Page images and extracted text:
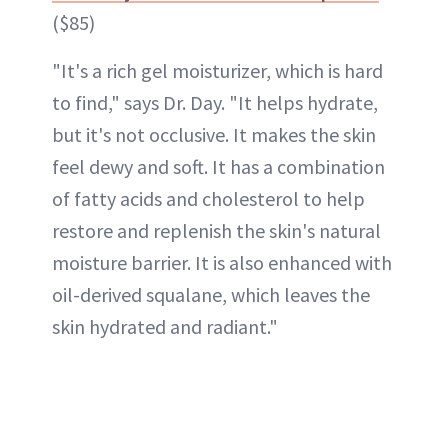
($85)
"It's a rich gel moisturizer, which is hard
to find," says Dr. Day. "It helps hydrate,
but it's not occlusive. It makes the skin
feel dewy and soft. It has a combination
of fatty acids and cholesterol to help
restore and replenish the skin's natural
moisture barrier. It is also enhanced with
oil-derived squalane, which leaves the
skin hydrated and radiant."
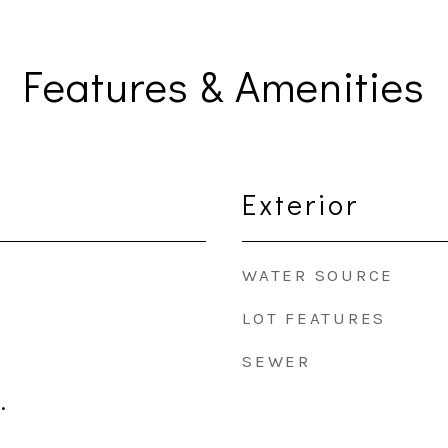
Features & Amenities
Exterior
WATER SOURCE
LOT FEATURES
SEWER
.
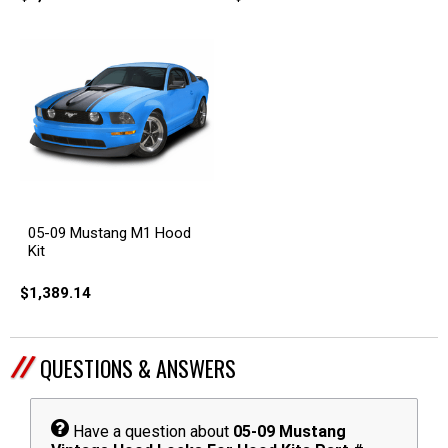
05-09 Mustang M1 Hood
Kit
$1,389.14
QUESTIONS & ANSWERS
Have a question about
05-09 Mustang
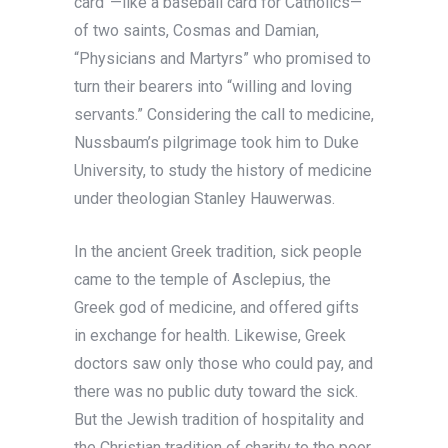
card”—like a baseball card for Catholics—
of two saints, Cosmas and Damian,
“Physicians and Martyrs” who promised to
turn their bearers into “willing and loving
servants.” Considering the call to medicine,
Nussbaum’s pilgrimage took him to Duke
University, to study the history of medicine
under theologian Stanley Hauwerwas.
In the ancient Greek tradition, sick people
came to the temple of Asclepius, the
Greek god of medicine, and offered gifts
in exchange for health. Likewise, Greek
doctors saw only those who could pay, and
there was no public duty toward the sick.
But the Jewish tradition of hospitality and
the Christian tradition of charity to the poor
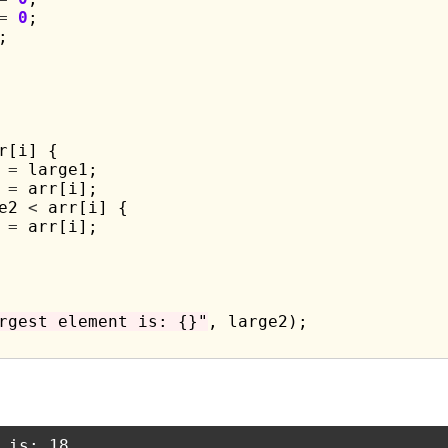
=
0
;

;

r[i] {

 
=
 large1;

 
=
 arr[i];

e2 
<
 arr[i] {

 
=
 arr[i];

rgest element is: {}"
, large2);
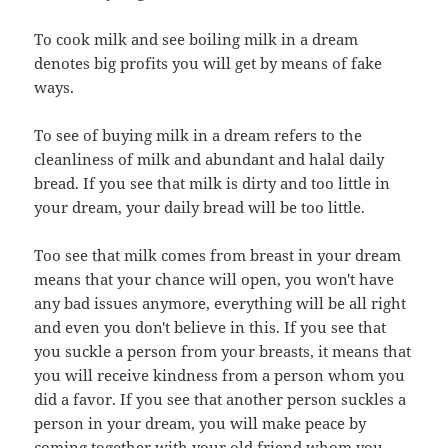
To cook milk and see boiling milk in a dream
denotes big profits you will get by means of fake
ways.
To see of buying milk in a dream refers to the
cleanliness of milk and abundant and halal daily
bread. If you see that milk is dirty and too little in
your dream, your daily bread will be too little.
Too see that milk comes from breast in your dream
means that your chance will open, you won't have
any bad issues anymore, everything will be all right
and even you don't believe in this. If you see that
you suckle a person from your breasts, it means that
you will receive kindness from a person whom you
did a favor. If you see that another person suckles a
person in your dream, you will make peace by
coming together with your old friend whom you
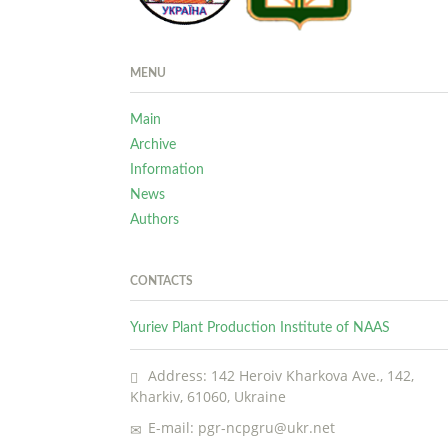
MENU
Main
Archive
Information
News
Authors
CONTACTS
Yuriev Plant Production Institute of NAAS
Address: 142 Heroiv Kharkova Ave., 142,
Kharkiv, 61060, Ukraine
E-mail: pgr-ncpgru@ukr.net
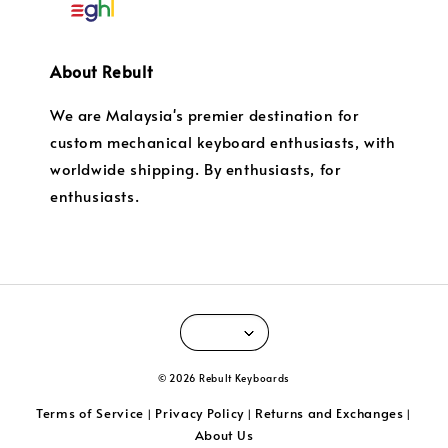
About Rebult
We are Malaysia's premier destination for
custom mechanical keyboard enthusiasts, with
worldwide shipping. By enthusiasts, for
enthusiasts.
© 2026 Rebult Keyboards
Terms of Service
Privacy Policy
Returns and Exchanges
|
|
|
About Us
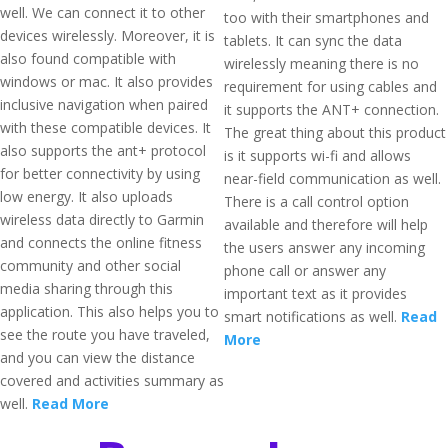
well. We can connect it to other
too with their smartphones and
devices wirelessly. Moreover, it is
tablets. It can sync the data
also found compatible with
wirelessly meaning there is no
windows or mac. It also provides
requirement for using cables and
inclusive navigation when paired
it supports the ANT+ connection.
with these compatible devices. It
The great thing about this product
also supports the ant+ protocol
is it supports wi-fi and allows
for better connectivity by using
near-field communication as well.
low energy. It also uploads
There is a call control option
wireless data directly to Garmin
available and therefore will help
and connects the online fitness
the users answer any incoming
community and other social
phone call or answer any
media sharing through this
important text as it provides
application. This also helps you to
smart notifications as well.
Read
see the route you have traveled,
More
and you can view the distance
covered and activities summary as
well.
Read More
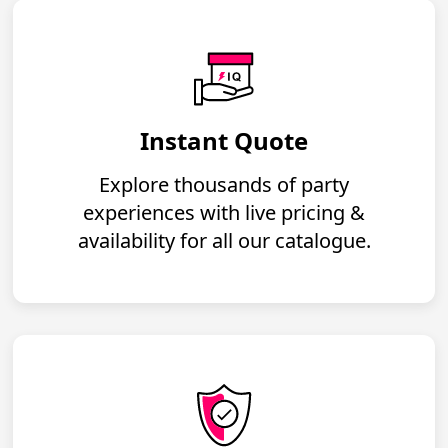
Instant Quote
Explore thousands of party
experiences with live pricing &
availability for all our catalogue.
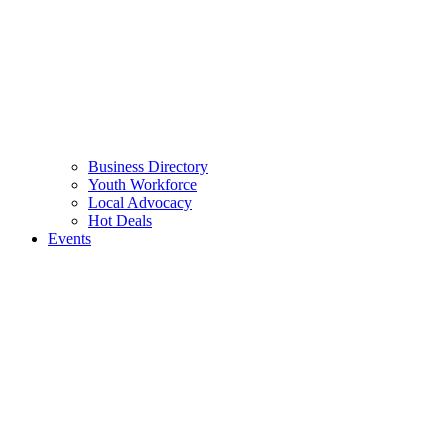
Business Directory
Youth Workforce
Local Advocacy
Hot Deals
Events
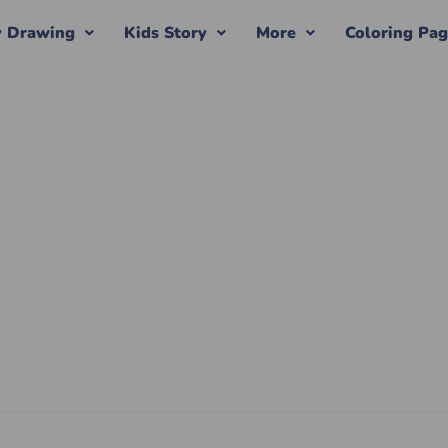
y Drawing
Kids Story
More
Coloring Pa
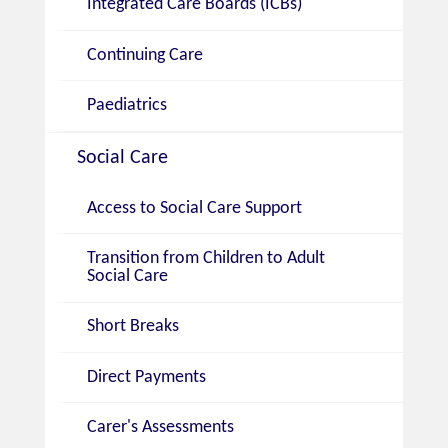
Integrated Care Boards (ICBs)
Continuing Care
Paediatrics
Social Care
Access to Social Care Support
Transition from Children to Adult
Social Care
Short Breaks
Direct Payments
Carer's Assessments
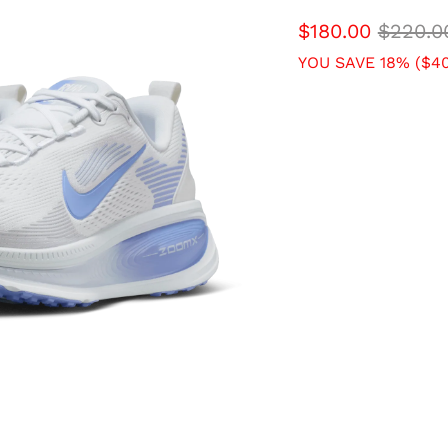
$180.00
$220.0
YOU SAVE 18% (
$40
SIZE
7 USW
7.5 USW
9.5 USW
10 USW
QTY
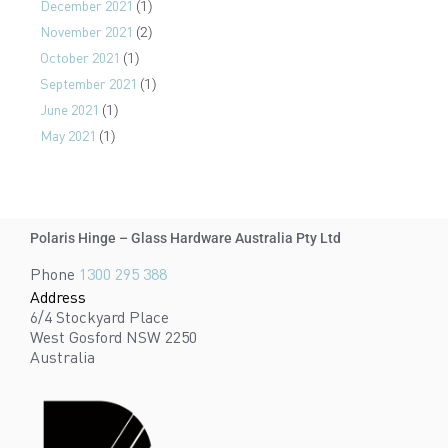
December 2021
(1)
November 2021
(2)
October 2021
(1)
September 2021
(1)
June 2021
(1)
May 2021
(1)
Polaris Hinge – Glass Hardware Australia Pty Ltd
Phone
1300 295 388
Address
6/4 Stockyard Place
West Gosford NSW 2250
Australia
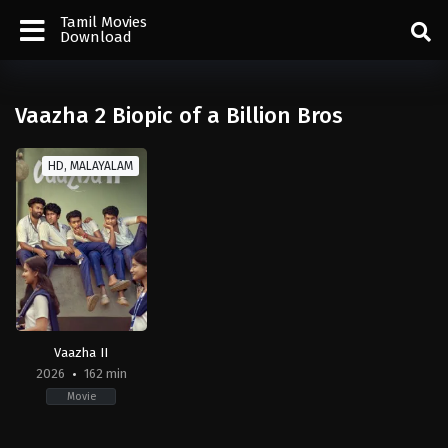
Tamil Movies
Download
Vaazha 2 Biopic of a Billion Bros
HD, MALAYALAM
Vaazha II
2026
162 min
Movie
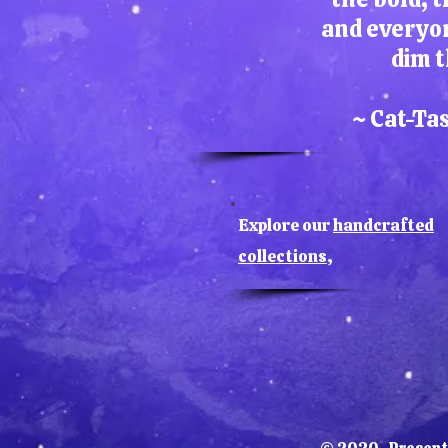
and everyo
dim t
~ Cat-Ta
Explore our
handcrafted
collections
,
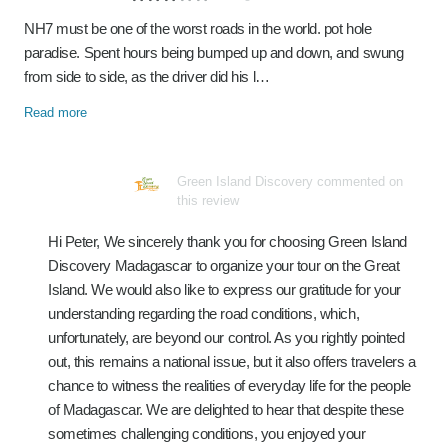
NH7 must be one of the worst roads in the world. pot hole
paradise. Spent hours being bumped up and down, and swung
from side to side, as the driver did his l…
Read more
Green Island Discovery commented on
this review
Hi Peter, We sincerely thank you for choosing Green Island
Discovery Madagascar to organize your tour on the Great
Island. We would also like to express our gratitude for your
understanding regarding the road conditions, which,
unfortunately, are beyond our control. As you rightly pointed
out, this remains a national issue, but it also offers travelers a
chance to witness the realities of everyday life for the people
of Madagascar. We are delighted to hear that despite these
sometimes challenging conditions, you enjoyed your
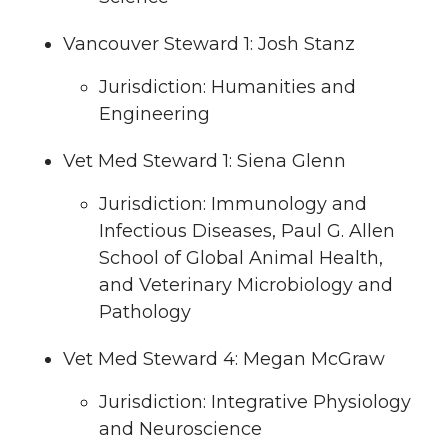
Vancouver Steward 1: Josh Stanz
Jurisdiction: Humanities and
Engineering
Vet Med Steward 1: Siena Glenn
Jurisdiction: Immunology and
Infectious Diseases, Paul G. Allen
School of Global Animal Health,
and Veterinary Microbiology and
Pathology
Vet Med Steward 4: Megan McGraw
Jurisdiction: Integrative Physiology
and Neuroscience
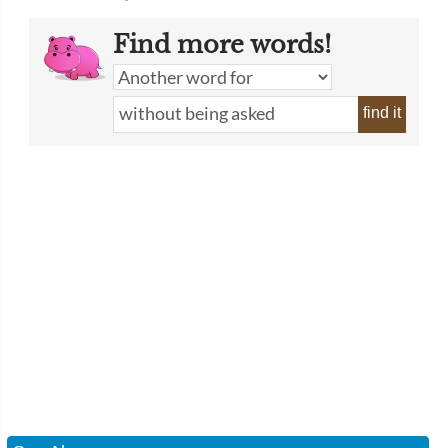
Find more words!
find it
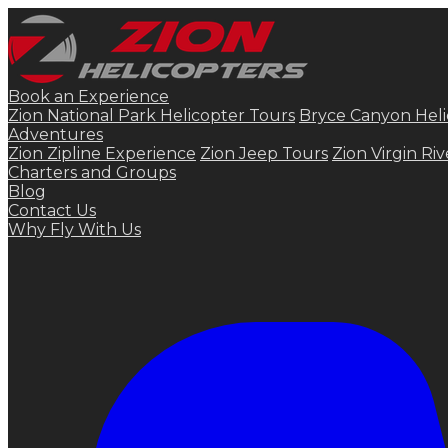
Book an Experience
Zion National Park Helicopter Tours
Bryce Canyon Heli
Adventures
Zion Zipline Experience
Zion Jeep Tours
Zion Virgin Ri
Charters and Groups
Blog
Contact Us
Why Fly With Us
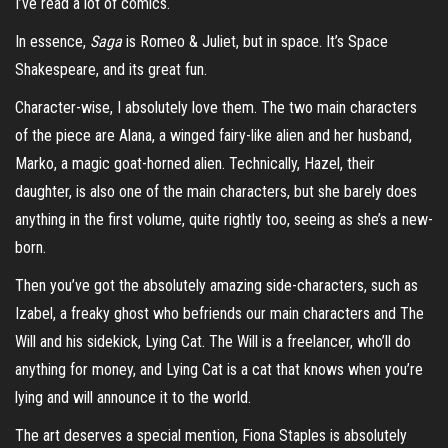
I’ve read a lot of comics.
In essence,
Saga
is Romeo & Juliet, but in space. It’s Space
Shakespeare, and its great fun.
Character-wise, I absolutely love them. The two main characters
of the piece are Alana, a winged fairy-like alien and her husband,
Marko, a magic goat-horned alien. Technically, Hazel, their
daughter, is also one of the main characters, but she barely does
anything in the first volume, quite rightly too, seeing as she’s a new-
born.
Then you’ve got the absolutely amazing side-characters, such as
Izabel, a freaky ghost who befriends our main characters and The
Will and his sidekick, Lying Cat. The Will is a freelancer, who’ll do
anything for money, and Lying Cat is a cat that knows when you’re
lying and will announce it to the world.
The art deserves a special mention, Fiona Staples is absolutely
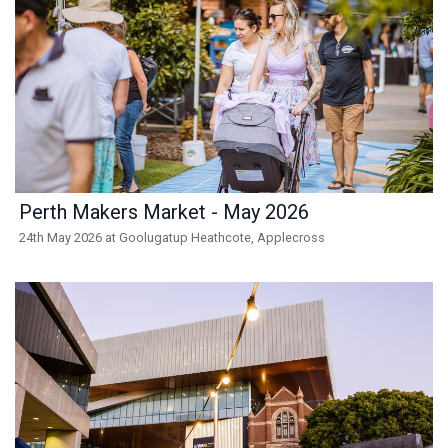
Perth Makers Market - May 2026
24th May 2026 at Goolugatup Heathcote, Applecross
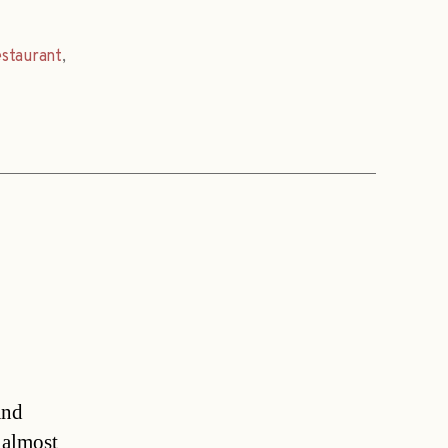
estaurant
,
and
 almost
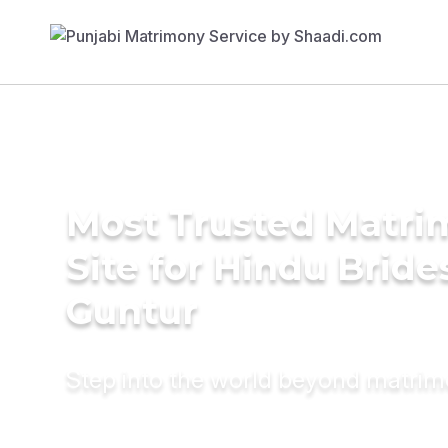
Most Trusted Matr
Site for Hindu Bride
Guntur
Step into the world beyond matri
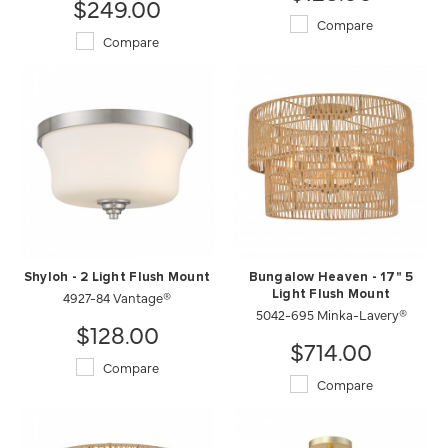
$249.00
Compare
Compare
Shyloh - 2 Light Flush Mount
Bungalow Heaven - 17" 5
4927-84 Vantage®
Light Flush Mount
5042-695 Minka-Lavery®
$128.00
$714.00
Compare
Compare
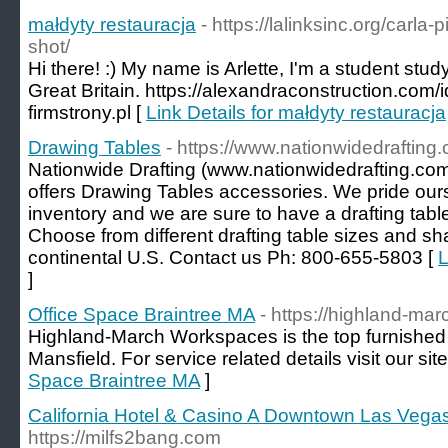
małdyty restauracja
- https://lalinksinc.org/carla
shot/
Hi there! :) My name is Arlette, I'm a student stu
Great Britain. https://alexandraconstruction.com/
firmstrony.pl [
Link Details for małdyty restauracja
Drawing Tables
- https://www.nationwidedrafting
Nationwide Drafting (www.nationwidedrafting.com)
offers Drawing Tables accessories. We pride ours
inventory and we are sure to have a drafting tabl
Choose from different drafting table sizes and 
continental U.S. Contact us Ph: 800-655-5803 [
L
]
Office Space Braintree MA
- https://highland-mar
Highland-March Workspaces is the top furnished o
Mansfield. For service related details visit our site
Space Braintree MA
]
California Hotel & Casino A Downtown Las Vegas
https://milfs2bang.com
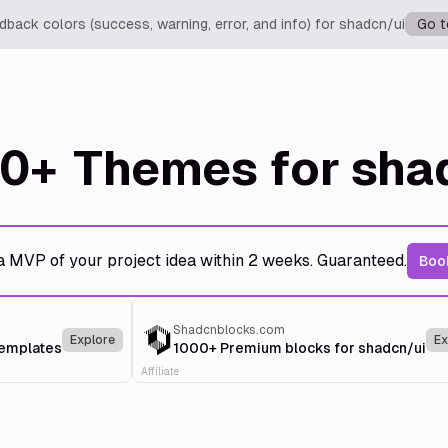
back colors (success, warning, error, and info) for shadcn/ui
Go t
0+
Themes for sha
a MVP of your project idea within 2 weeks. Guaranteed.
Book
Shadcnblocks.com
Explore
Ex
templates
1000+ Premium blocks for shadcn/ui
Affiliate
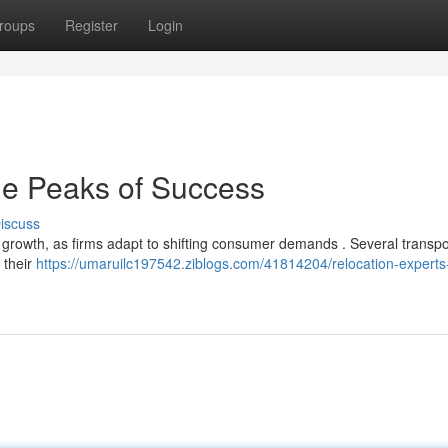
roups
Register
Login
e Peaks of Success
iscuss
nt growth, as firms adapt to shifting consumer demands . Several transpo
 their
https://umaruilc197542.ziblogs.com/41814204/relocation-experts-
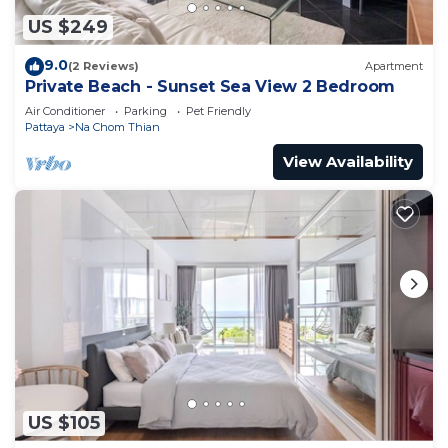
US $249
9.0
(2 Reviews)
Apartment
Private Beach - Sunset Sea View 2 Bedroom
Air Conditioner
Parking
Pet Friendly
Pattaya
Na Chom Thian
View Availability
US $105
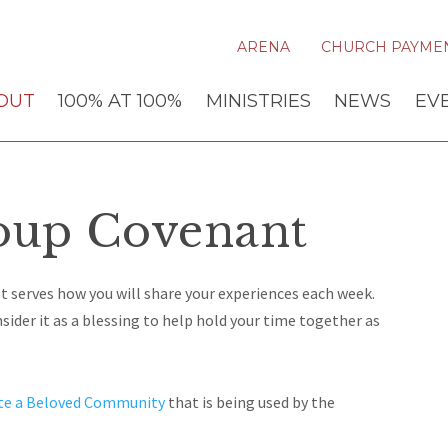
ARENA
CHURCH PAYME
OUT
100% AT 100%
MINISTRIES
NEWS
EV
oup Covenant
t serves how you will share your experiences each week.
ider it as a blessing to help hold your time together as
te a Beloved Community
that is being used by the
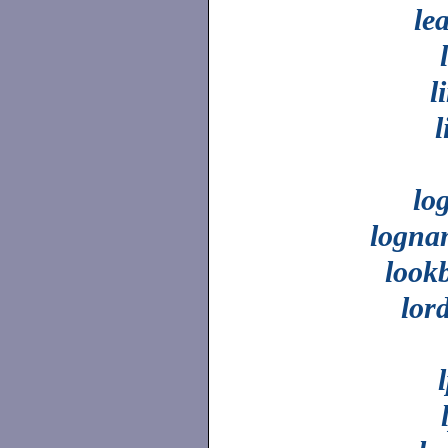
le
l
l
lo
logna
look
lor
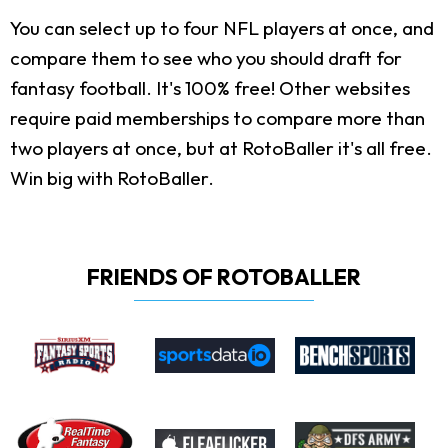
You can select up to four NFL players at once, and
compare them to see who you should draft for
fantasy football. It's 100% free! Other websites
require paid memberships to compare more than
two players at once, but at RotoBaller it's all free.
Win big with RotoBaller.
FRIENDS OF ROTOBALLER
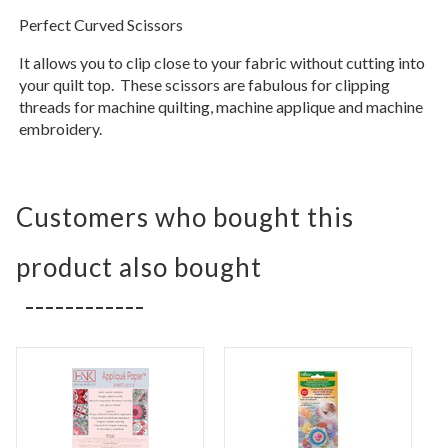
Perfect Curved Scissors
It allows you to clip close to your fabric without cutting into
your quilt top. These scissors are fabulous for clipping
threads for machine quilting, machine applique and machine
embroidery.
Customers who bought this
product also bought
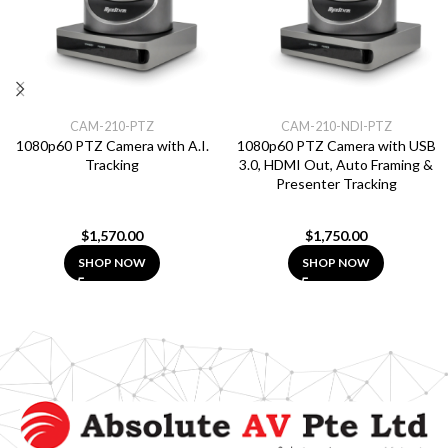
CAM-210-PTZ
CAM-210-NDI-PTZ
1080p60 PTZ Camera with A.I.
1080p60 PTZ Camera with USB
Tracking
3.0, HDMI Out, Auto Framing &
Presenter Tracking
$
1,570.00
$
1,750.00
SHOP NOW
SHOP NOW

To do | Check each line of the entries above for the word "medicine". List the ones that have it.

Result below |
servants.” Considering the call to medicine,
University, to study the history of medicine
Greek god of medicine, and offered gifts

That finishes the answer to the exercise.